As we observe Memorial Sunday today, we carry on a practice that originated in the second century. Variously designated as the Remembrance of the Faithful Departed, Feast of All Saints, Remembrance Sunday or Memorial Sunday we remember the lives of those who died to this life to be born again to life eternal. We remember before God, those who set God as their highest priority, knowing full well that no one does that perfectly but that some do it better than others. Those who do and did it well are the true saints. The rest of us are the lesser saints in greater need of the saving grace.

In the second century, those remembered were mostly the martyrs of the faith who died at the hands of the pagan Romans. They kept the faith in all conditions of life and even under persecution and death. Hence, they fulfilled their part of God’s new covenant established in and through Jesus Christ. Having set the example of true faithfulness, they set a standard to be emulated as their memory is venerated. They had proved themselves worthy of our admiration.

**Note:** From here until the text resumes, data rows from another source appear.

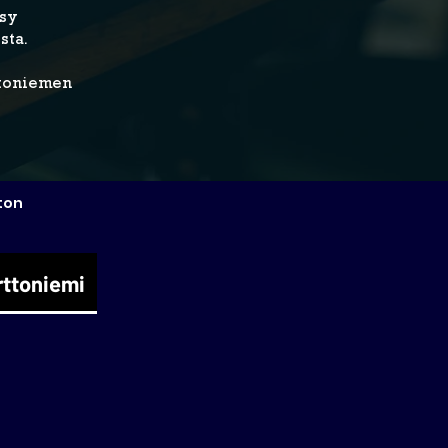
ysy
sta.
ttoniemen
ton
rttoniemi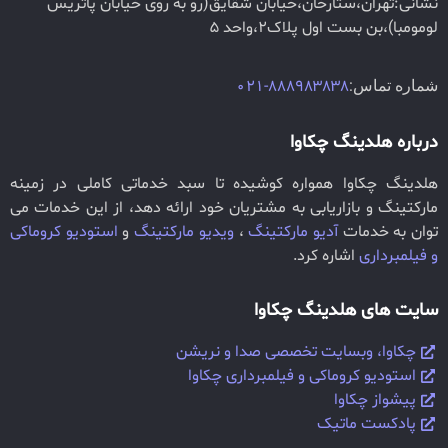
نشانی:تهران،ستارخان،خیابان شقایق(رو به روی خیابان پاتریس
لومومبا)،بن بست اول پلاک2،واحد 5
شماره تماس:
888983838-021
درباره هلدینگ چکاوا
هلدینگ چکاوا همواره کوشیده تا سبد خدماتی کاملی در زمینه
مارکتینگ و بازاریابی به مشتریان خود ارائه دهد، از این خدمات می
توان به خدمات
آدیو مارکتینگ
،
ویدیو مارکتینگ
و
استودیو کروماکی
و فیلمبرداری
اشاره کرد.
سایت های هلدینگ چکاوا
چکاوا، وبسایت تخصصی صدا و نریشن
استودیو کروماکی و فیلمبرداری چکاوا
پیشواز چکاوا
پادکست ماتیک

The age of martyrdom ended in 313 when the Emperor Constantine issued the Edit of Milan prohibiting the persecution of Christians.

In church history, remembering the martyrs accomplished what the Old Testament Law required – that we teach diligently the priority of God to our children and throughout the generations. The martyrs became the heroes and heroines of the faith, – men and women to whom the upcoming generation could look for inspiration and courage when adversity would come in their lives. Hence, as the Deuteronomist instructed, set God as your priority and teach this to your children.

Over the centuries, the Feast of All Saints broadened to include remembering those who set good examples including those who had not been martyred. Eventually, especially after the Protestant Reformation with the emergence of the free churches, all those who clamed Christ could somehow be included.

Although not saints with a capital “S” there were most certainly lesser saints, indeed, saintly sinners who sought the Lord and loved Him however imperfectly. They sought His mercy and desired His saving grace. In other words, the salvation of the sinner / saint – and that includes all of us here as well as most people in any generation of Christians – availed themselves of the benefits of Christ’s sacrifice and trusted in the divine mercy manifested on His cross and offered to us by His grace – received by faith and celebrated in this most Holy Sacrament.

That’s why we’re here today – because God set us as His priority for the sake of our redemption and did – for us and for those whom we love – and whom God loves – what we, in our sin, could not – and cannot – do for ourselves.

With this in mind, let us pray.

Heavenly Father, grant us the grace to set you as our highest priority that we may avail ourselves of your redeeming mercy and saving grace. Grant that we may so love you in all that we say, in all that we do and in all that we are, that we may prove ourselves worthy of your sacrifice, offered for us on the cross of your Son, our only Savior, Jesus Christ the Lord.